Thoreau's Psychology

Author : Raymond D. Gozzi
Publisher : Unknown
Page : 212 pages
File Size : 40,6 Mb
Release : 1983
Category : Authors, American
ISBN : UCSC:32106005523417

Get Book

Thoreau's Psychology by Raymond D. Gozzi Pdf

Henry David Thoreau

Author : Laura Dassow Walls
Publisher : University of Chicago Press
Page : 668 pages
File Size : 44,9 Mb
Release : 2017-07-07
Category : Biography & Autobiography
ISBN : 9780226344690

Get Book

Henry David Thoreau by Laura Dassow Walls Pdf

"[The author] traces the full arc of Thoreau’s life, from his early days in the intellectual hothouse of Concord, when the American experiment still felt fresh and precarious, and 'America was a family affair, earned by one generation and about to pass to the next.' By the time he died in 1862, at only forty-four years of age, Thoreau had witnessed the transformation of his world from a community of farmers and artisans into a bustling, interconnected commercial nation. What did that portend for the contemplative individual and abundant, wild nature that Thoreau celebrated? Drawing on Thoreau’s copious writings, published and unpublished, [the author] presents a Thoreau vigorously alive in all his quirks and contradictions: the young man shattered by the sudden death of his brother; the ambitious Harvard College student; the ecstatic visionary who closed Walden with an account of the regenerative power of the Cosmos. We meet the man whose belief in human freedom and the value of labor made him an uncompromising abolitionist; the solitary walker who found society in nature, but also found his own nature in the society of which he was a deeply interwoven part.

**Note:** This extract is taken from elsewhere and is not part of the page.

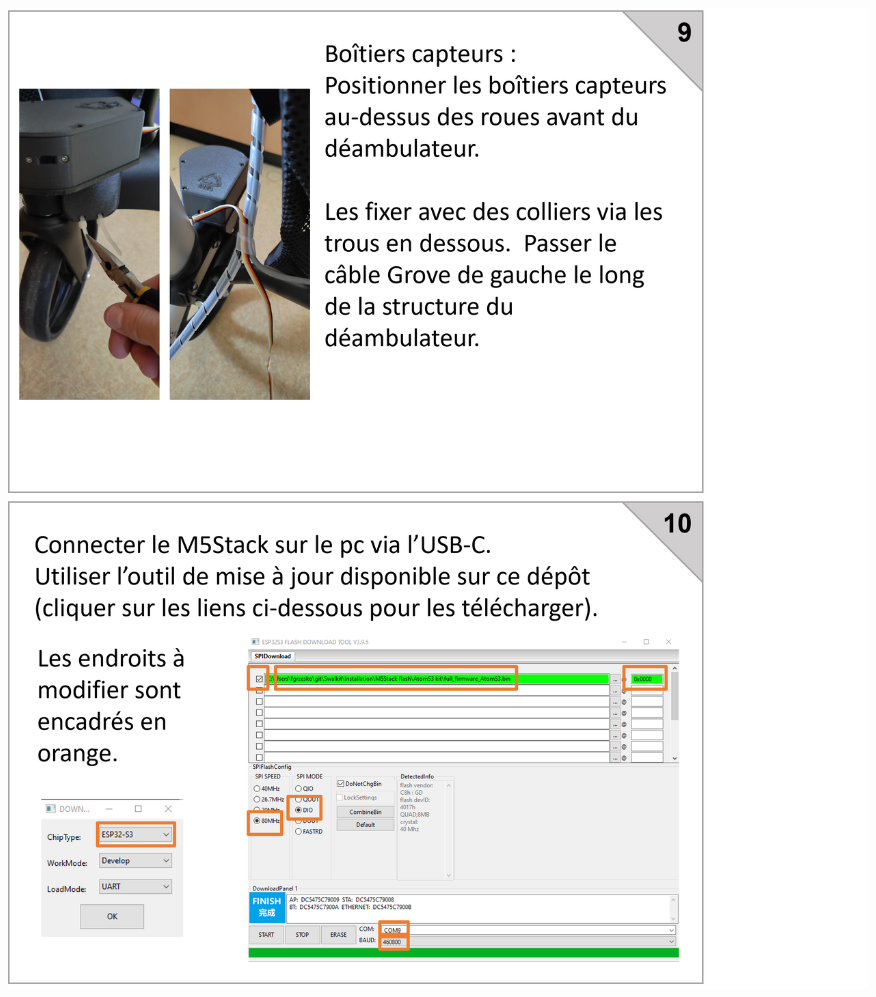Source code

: <img src="ressources/step9.png" alt="step9" width="700"/>
<img src="ressources/step10.png" alt="step10" width="700"/>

And, running through it all, Thoreau the passionate naturalist, who, long before the age of environmentalism, saw tragedy for future generations in the human heedlessness around him."--

The Thoreau Society Bulletin

Author : Thoreau Society
Publisher : Unknown
Page : 308 pages
File Size : 48,9 Mb
Release : 1991
Category : Electronic
ISBN : UOM:39015067451156

Get Book

The Thoreau Society Bulletin by Thoreau Society Pdf

Walden

Author : Henry David Thoreau
Publisher : Unknown
Page : 298 pages
File Size : 41,9 Mb
Release : 1980
Category : American essays
ISBN : OCLC:1008221216

Get Book

Walden by Henry David Thoreau Pdf

On the Duty of Civil Disobedience: This is Thoreau's classic protest against government's interference with individual liberty. One of the most famous essays ever written, it came to the attention of Gandhi and formed the basis for his passive resistance movement.